[Records for the task]:
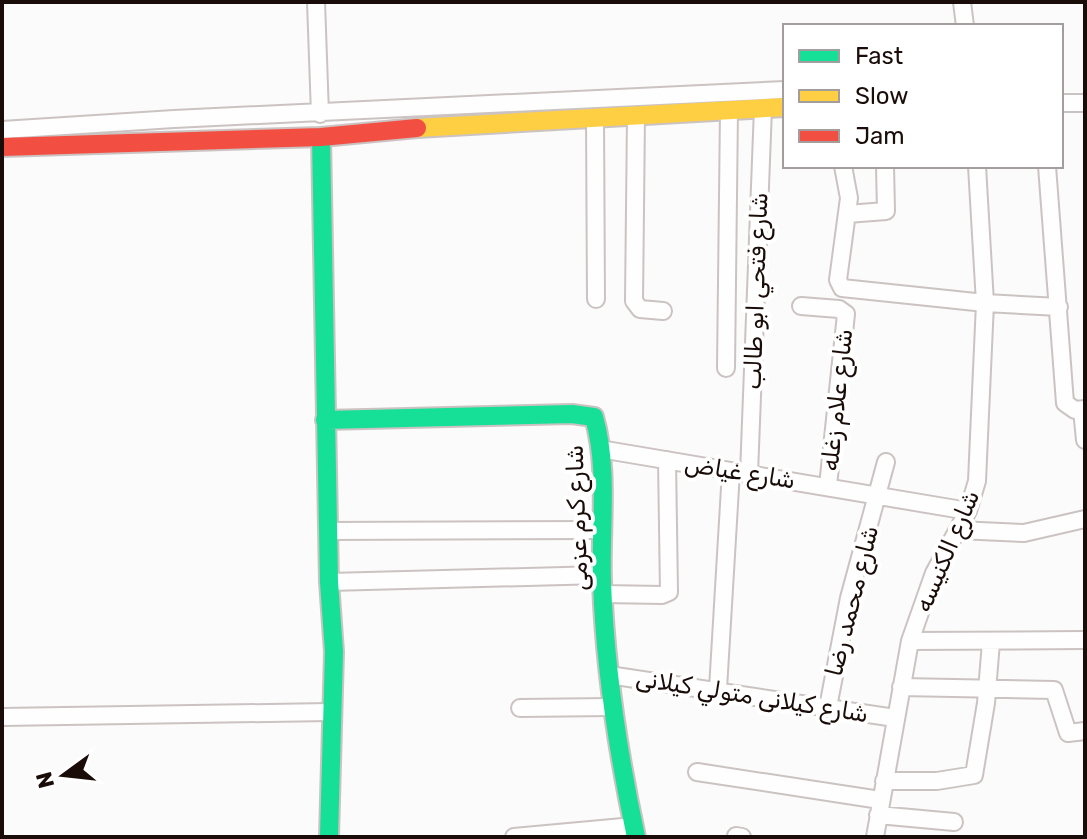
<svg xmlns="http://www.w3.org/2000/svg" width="1087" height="839" viewBox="0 0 1087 839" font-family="Rubik,Cairo,sans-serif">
<rect width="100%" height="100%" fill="#fbfbfb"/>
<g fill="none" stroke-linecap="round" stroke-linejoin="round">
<defs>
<path id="street" d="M 316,2 L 320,114
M 962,2 L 965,26
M 1061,103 L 1085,103
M 636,116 L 634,301 L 640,309 L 663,311
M 595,117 L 596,299
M 2,130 L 174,119 L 785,90
M 843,166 L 849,198 L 838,280 L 842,288 L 985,303 L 1059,307
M 1047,166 L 1065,403 L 1075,410 L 1085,409
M 847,214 L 886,211 L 885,166
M 801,306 L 839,309 L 846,314 L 828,486
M 726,368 L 729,110
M 1082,410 L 1085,440
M 600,449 L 968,511
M 749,474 L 763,108
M 958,530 L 1024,533 L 1085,519
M 328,531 L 600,530
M 329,582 L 602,575
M 603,594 L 662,595 L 669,592 L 667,460
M 910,641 L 1085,640
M 609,675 L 895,718
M 901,687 L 1054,690 L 1068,733 L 1085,731
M 718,689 L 731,471
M 828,707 L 849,598 L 886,462
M 520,708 L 611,707
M 2,717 L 329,712
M 697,772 L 880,800
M 884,781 L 937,781 L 974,775 L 986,703 L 991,642
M 878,815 L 954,822
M 736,836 L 742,837
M 514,837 L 634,826
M 875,837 L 910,641 L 934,573 L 968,511 L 977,481 L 985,303 L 977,166"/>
<path id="fast" d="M 321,137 L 329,582 L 334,652 L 329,837
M 325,420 L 572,414 L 594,417 C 609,470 600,527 602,582 C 605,668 618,753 636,837"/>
<path id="slow" d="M 417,128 L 785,107"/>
<path id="jam" d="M 2,147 L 321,137 L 417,128"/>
</defs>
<!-- street casing -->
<use href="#street" stroke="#cbc3c1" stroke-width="20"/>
<!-- fast casing -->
<use href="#fast" stroke="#cbc3c1" stroke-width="22"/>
<!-- slow casing -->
<use href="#slow" stroke="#cbc3c1" stroke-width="22"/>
<!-- jam casing -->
<use href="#jam" stroke="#cbc3c1" stroke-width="22"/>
<!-- street -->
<use href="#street" stroke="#fefefe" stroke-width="16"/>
<!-- fast -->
<use href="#fast" stroke="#16e098" stroke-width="18"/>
<!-- slow -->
<use href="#slow" stroke="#ffcf43" stroke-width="18"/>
<!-- jam -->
<use href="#jam" stroke="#f24e42" stroke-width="18"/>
</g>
<g text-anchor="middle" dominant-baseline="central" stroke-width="8" stroke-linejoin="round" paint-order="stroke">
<!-- street labels -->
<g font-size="24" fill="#1a0d09" stroke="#fff">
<text transform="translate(756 291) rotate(-88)">شارع فتحي ابو طالب</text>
<text transform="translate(837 400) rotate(-84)">شارع علام زغله</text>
<text transform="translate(740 472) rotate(9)">شارع غياض</text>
<text transform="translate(577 518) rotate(-92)">شارع كرم عزمى</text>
<text transform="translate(947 551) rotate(-67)">شارع الكنيسه</text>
<text transform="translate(852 601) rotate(-76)">شارع محمد رضا</text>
<text transform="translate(752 696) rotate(9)">شارع كيلانى متولي كيلانى</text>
</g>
</g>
<!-- border -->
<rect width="1087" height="839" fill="none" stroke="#1a0d09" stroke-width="8"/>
<!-- legend -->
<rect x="783" y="24" width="280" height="144" fill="#ffffff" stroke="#a39e9d" stroke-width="2"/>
<rect x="799" y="50" width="40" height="12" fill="#16e098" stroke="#a39e9d" stroke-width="2"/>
<text x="855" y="64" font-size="24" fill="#1a0d09">Fast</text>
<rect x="799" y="90" width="40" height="12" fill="#ffcf43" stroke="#a39e9d" stroke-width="2"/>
<text x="855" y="104" font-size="24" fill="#1a0d09">Slow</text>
<rect x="799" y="130" width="40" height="12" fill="#f24e42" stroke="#a39e9d" stroke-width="2"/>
<text x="855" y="144" font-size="24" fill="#1a0d09">Jam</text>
<!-- north arrow -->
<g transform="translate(64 775) rotate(255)" stroke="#ffffff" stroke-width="6" paint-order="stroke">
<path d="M0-6L14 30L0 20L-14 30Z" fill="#1a0d09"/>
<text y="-12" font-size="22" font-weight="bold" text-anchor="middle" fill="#1a0d09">N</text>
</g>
</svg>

[Work to be completed]: The complete material, set down exactly and stripped of pictures, is the expected response.

[Reply to the task]:
<svg xmlns="http://www.w3.org/2000/svg" width="1087" height="839" viewBox="0 0 1087 839" font-family="Rubik,Cairo,sans-serif">
<rect width="100%" height="100%" fill="#fbfbfb"/>
<g fill="none" stroke-linecap="round" stroke-linejoin="round">
<defs>
<path id="street" d="M 316,2 L 320,114
M 962,2 L 965,26
M 1061,103 L 1085,103
M 636,116 L 634,301 L 640,309 L 663,311
M 595,117 L 596,299
M 2,130 L 174,119 L 785,90
M 843,166 L 849,198 L 838,280 L 842,288 L 985,303 L 1059,307
M 1047,166 L 1065,403 L 1075,410 L 1085,409
M 847,214 L 886,211 L 885,166
M 801,306 L 839,309 L 846,314 L 828,486
M 726,368 L 729,110
M 1082,410 L 1085,440
M 600,449 L 968,511
M 749,474 L 763,108
M 958,530 L 1024,533 L 1085,519
M 328,531 L 600,530
M 329,582 L 602,575
M 603,594 L 662,595 L 669,592 L 667,460
M 910,641 L 1085,640
M 609,675 L 895,718
M 901,687 L 1054,690 L 1068,733 L 1085,731
M 718,689 L 731,471
M 828,707 L 849,598 L 886,462
M 520,708 L 611,707
M 2,717 L 329,712
M 697,772 L 880,800
M 884,781 L 937,781 L 974,775 L 986,703 L 991,642
M 878,815 L 954,822
M 736,836 L 742,837
M 514,837 L 634,826
M 875,837 L 910,641 L 934,573 L 968,511 L 977,481 L 985,303 L 977,166"/>
<path id="fast" d="M 321,137 L 329,582 L 334,652 L 329,837
M 325,420 L 572,414 L 594,417 C 609,470 600,527 602,582 C 605,668 618,753 636,837"/>
<path id="slow" d="M 417,128 L 785,107"/>
<path id="jam" d="M 2,147 L 321,137 L 417,128"/>
</defs>
<!-- street casing -->
<use href="#street" stroke="#cbc3c1" stroke-width="20"/>
<!-- fast casing -->
<use href="#fast" stroke="#cbc3c1" stroke-width="22"/>
<!-- slow casing -->
<use href="#slow" stroke="#cbc3c1" stroke-width="22"/>
<!-- jam casing -->
<use href="#jam" stroke="#cbc3c1" stroke-width="22"/>
<!-- street -->
<use href="#street" stroke="#fefefe" stroke-width="16"/>
<!-- fast -->
<use href="#fast" stroke="#16e098" stroke-width="18"/>
<!-- slow -->
<use href="#slow" stroke="#ffcf43" stroke-width="18"/>
<!-- jam -->
<use href="#jam" stroke="#f24e42" stroke-width="18"/>
</g>
<g text-anchor="middle" dominant-baseline="central" stroke-width="8" stroke-linejoin="round" paint-order="stroke">
<!-- street labels -->
<g font-size="24" fill="#1a0d09" stroke="#fff">
<text transform="translate(756 291) rotate(-88)">شارع فتحي ابو طالب</text>
<text transform="translate(837 400) rotate(-84)">شارع علام زغله</text>
<text transform="translate(740 472) rotate(9)">شارع غياض</text>
<text transform="translate(577 518) rotate(-92)">شارع كرم عزمى</text>
<text transform="translate(947 551) rotate(-67)">شارع الكنيسه</text>
<text transform="translate(852 601) rotate(-76)">شارع محمد رضا</text>
<text transform="translate(752 696) rotate(9)">شارع كيلانى متولي كيلانى</text>
</g>
</g>
<!-- border -->
<rect width="1087" height="839" fill="none" stroke="#1a0d09" stroke-width="8"/>
<!-- legend -->
<rect x="783" y="24" width="280" height="144" fill="#ffffff" stroke="#a39e9d" stroke-width="2"/>
<rect x="799" y="50" width="40" height="12" fill="#16e098" stroke="#a39e9d" stroke-width="2"/>
<text x="855" y="64" font-size="24" fill="#1a0d09">Fast</text>
<rect x="799" y="90" width="40" height="12" fill="#ffcf43" stroke="#a39e9d" stroke-width="2"/>
<text x="855" y="104" font-size="24" fill="#1a0d09">Slow</text>
<rect x="799" y="130" width="40" height="12" fill="#f24e42" stroke="#a39e9d" stroke-width="2"/>
<text x="855" y="144" font-size="24" fill="#1a0d09">Jam</text>
<!-- north arrow -->
<g transform="translate(64 775) rotate(255)" stroke="#ffffff" stroke-width="6" paint-order="stroke">
<path d="M0-6L14 30L0 20L-14 30Z" fill="#1a0d09"/>
<text y="-12" font-size="22" font-weight="bold" text-anchor="middle" fill="#1a0d09">N</text>
</g>
</svg>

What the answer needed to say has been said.